Yes, the marginal improvements from changing your entire shell are not to be disregarded. I'll change to asserting that it's entirely possible to do a nice 80/20 without changing shells.

robenkleene 3 days ago | parent [-]

What do you mean? Zoxide isn't a shell, it's just a CLI program. It doesn't involve changing shells, you can see the list of supported shells in the README (it's more comparable to fzf than a shell, it ships with optional shell integrations the same way fzf does).

jvanderbot 3 days ago | parent [-]

How did you get all the way down here and lose the fact that top level comment is about zsh and finding past commands, and also changing directories? Was it not you that brought up zsh?

And I that brought up bash examples to show how it might be done? We've gone around in circles lads back on the bus.

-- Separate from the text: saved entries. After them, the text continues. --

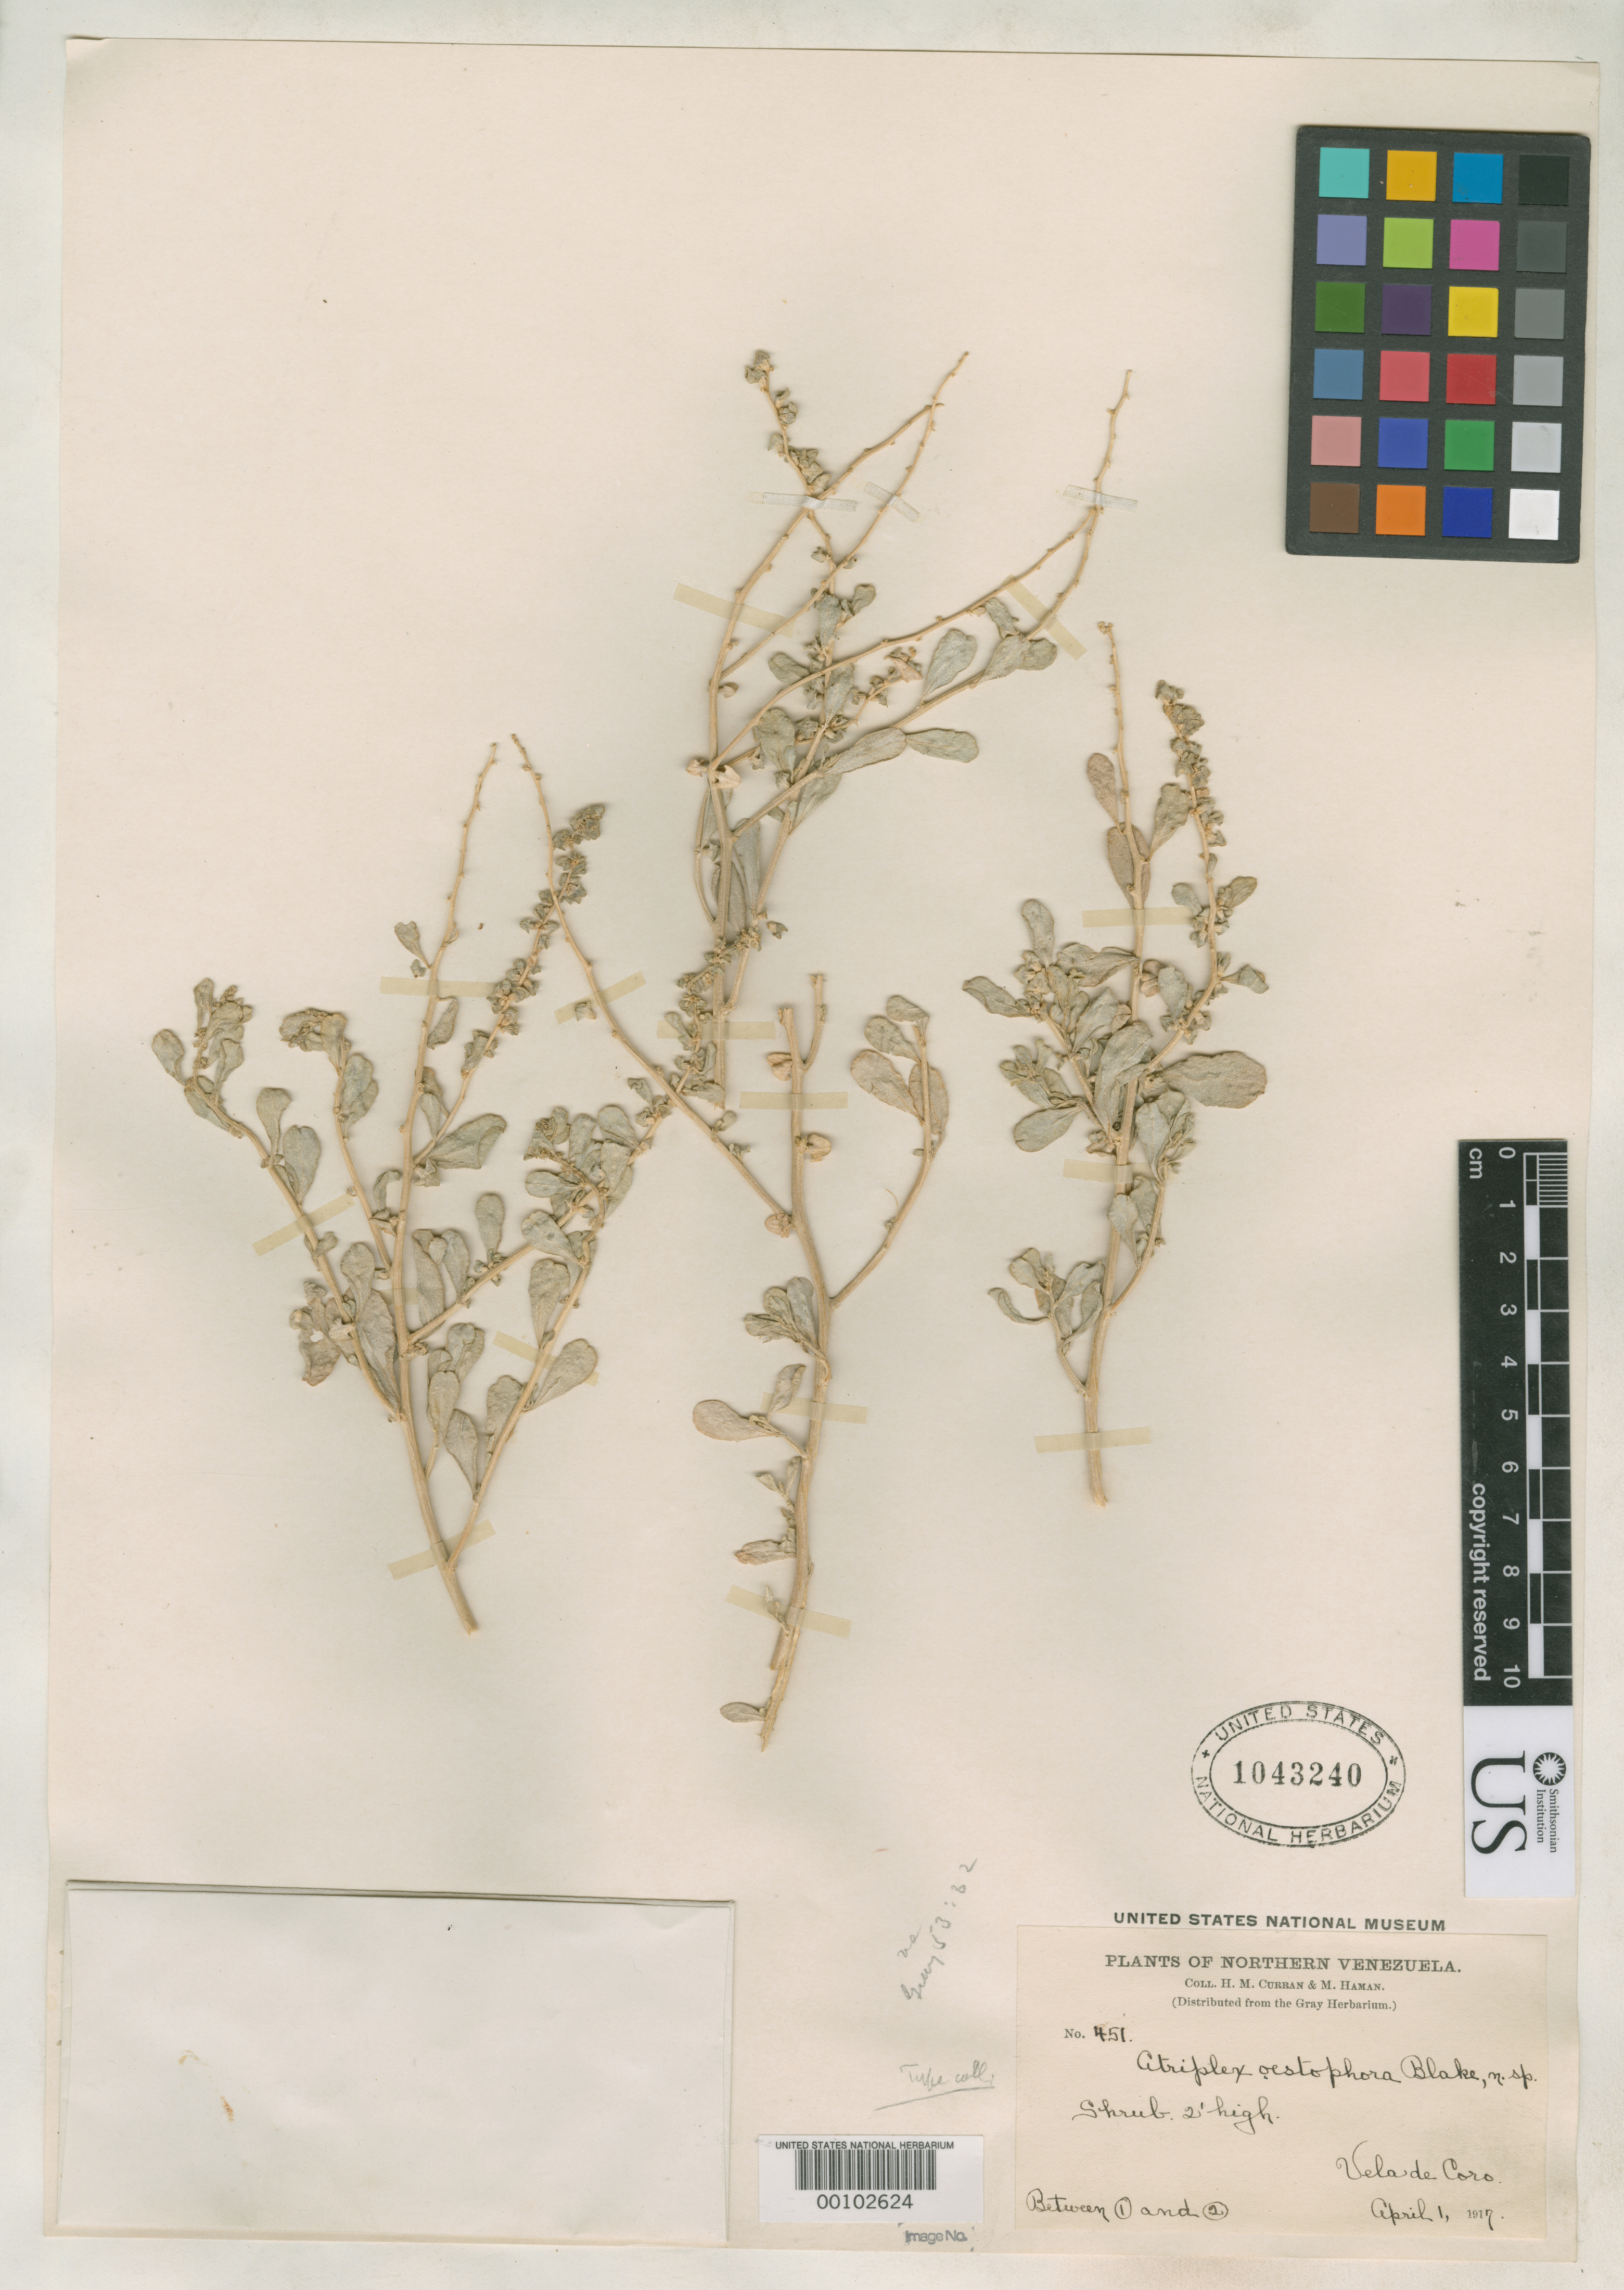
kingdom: Plantae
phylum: Tracheophyta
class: Magnoliopsida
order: Caryophyllales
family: Amaranthaceae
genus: Atriplex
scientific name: Atriplex oestophora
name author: S.F. Blake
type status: Isotype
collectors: H. M. Curran & M. Haman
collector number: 451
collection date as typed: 01 Apr 1917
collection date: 1917-04-01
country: Venezuela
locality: Vela de Coro.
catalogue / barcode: US 1043240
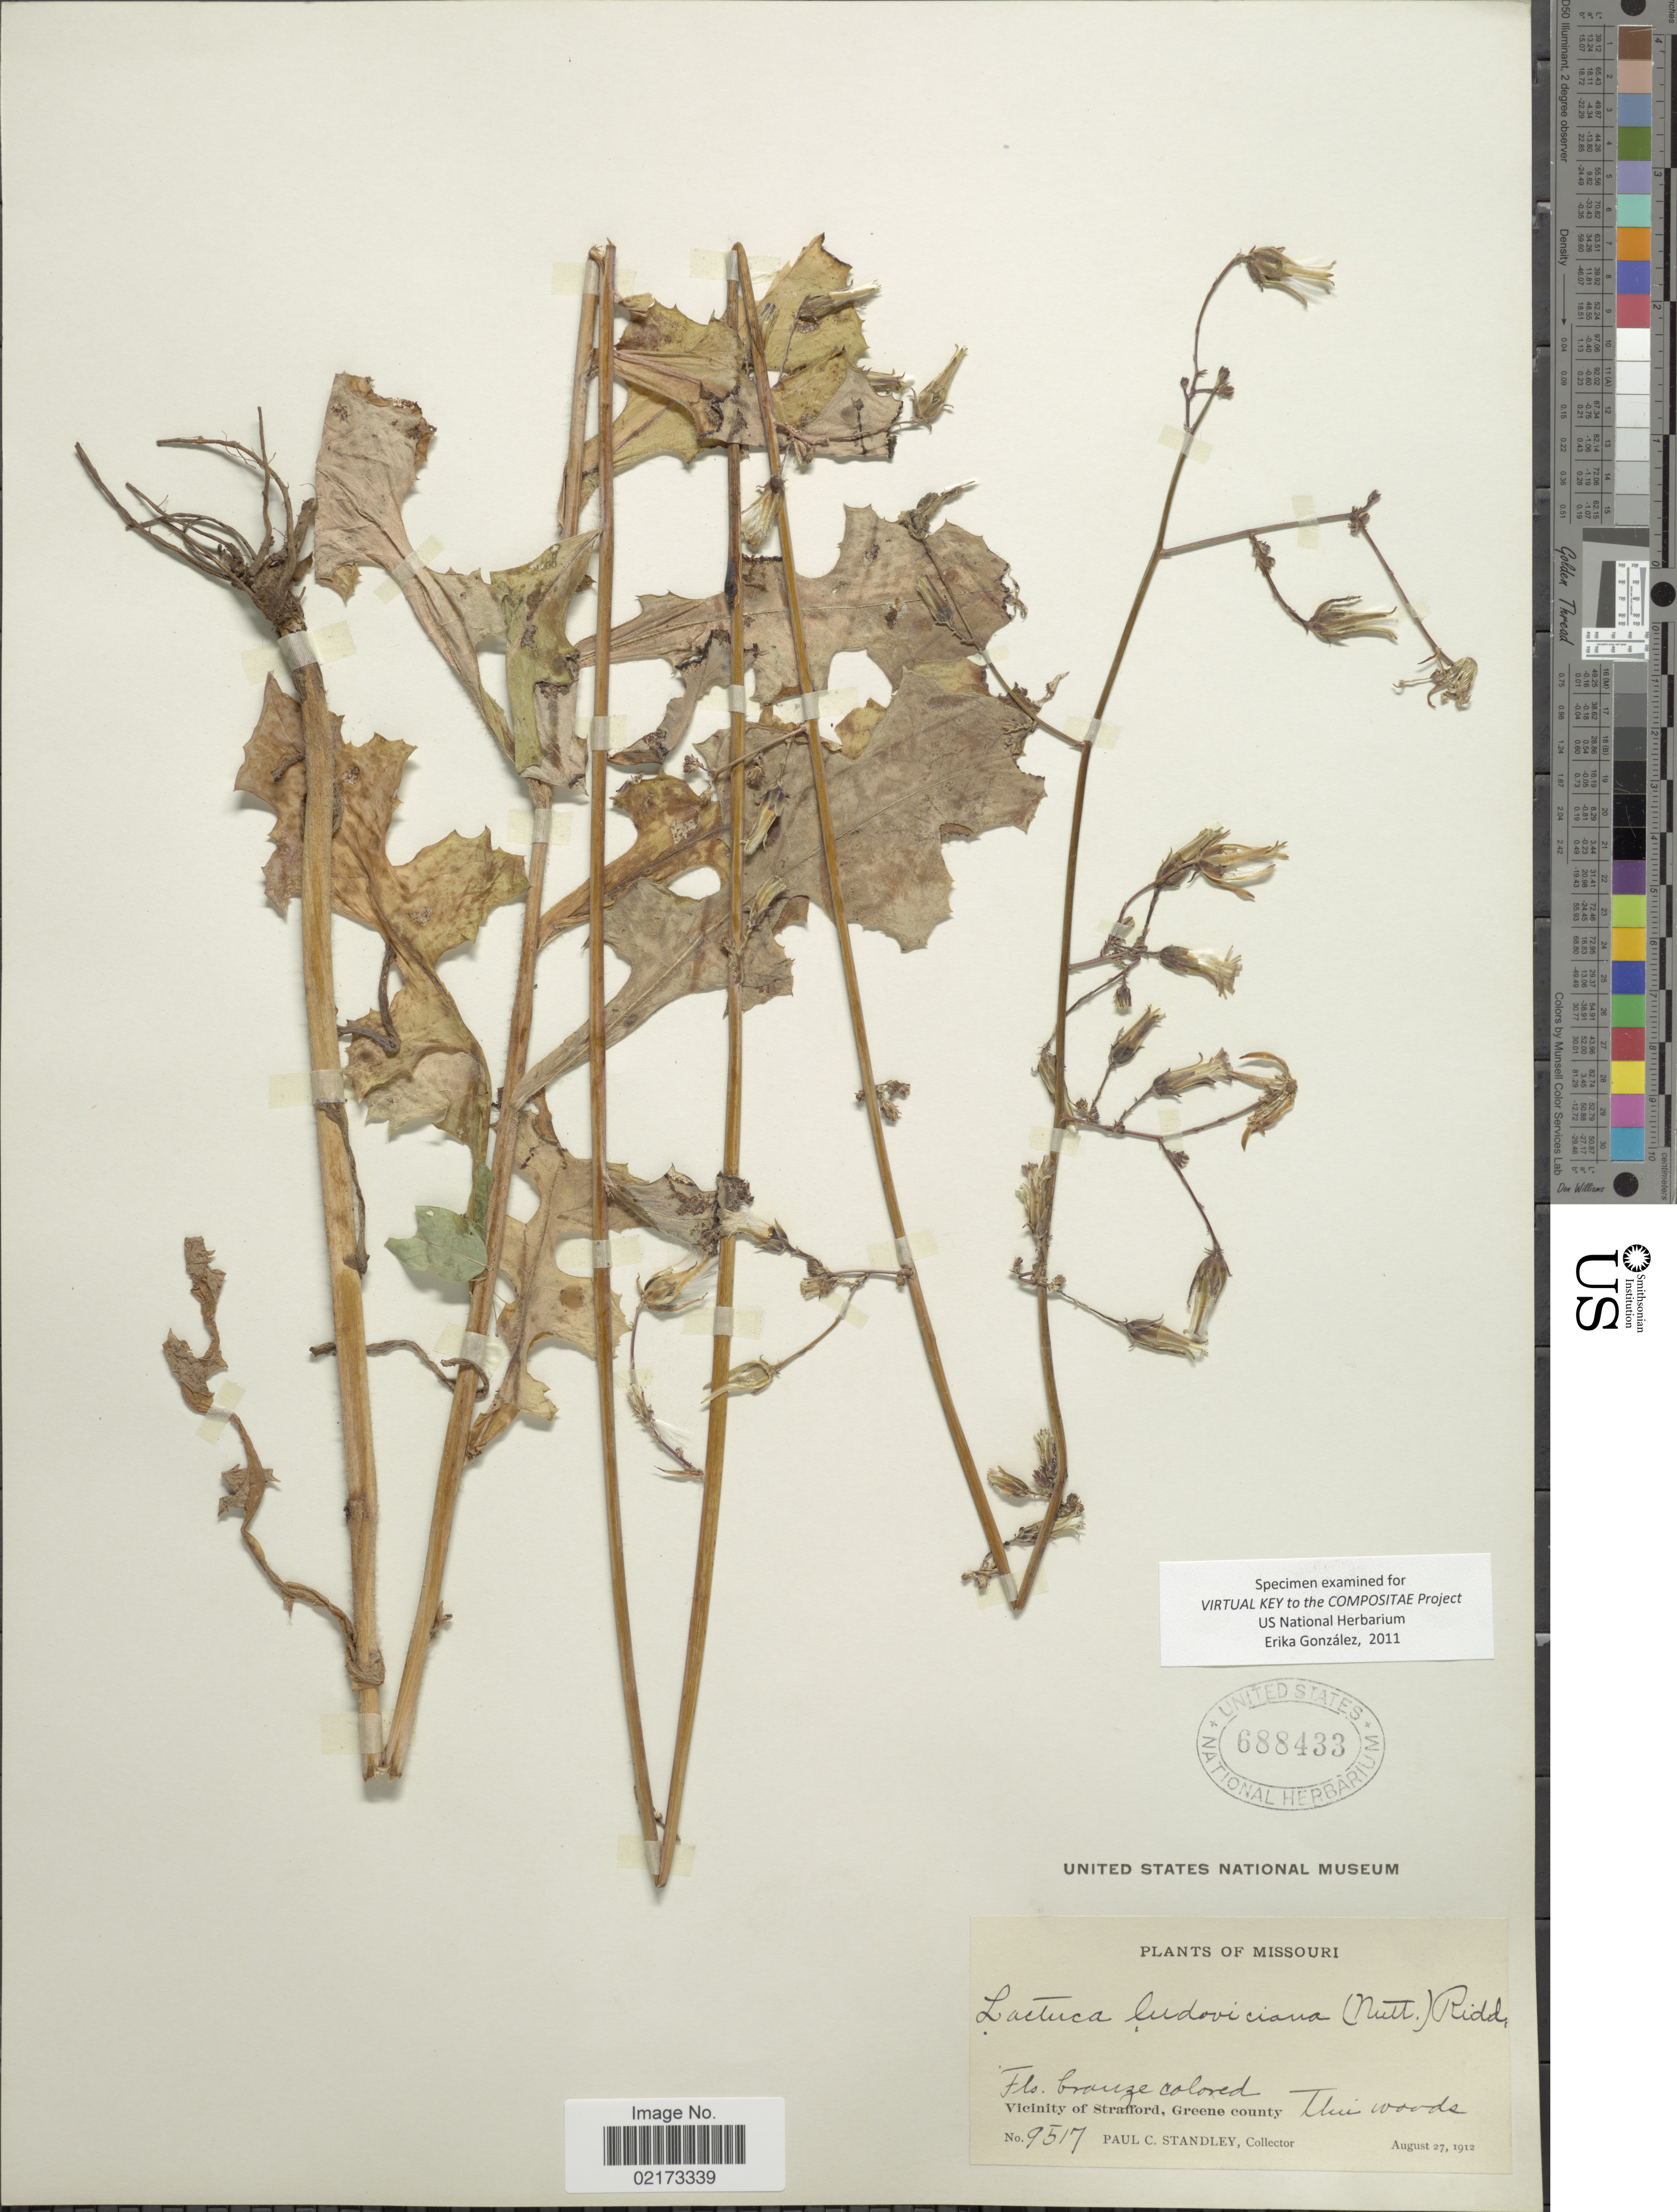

robenkleene 3 days ago | parent | next [-]

To me, the interesting conversation here is between these three workflows:

1. Recursive directory fuzzy-search

2. Searching history for `cd` commands

3. Zoxide-style matching visited directories

Which are all ways to make it easier to traverse directories.

For my part, the thrust of your argument seemed to be advocating for #1, so that's what I was responding to (since this is a thread on #3, I'm mainly focusing on why you'd use that instead of #1 or #2, but all three are workable).

All of these can be implemented in any of the common shells. I didn't see anyone making a case for a specific shell here, I think the mentions of a specific shell are incidental (e.g., what people happen to use).

BeetleB 2 days ago | parent [-]

Indeed - it's not even an either/or. I have both 1 and 3 as keybindings.

BeetleB 3 days ago | parent | prev [-]

He never said he changed shells - just that he uses zsh history. He was likely using zsh anyway.

jvanderbot 3 days ago | parent [-]

My logic (take it or leave it) is that since zsh is not the default distro nearly anywhere (Kali?), a randomly selected person who might read that advice (and subsequent advice ITT), would likely find "Use ZSH" includes a shell change and therefore more learning curve than "add a few lines to .bashrc".

This is getting off topic, pedantic, and (maybe?) argumentative so I'm calling it quits. Cheers.

BeetleB 3 days ago | parent [-]

I believe the default shell in MacOS is zsh, not bash. So lots of folks use zsh by default.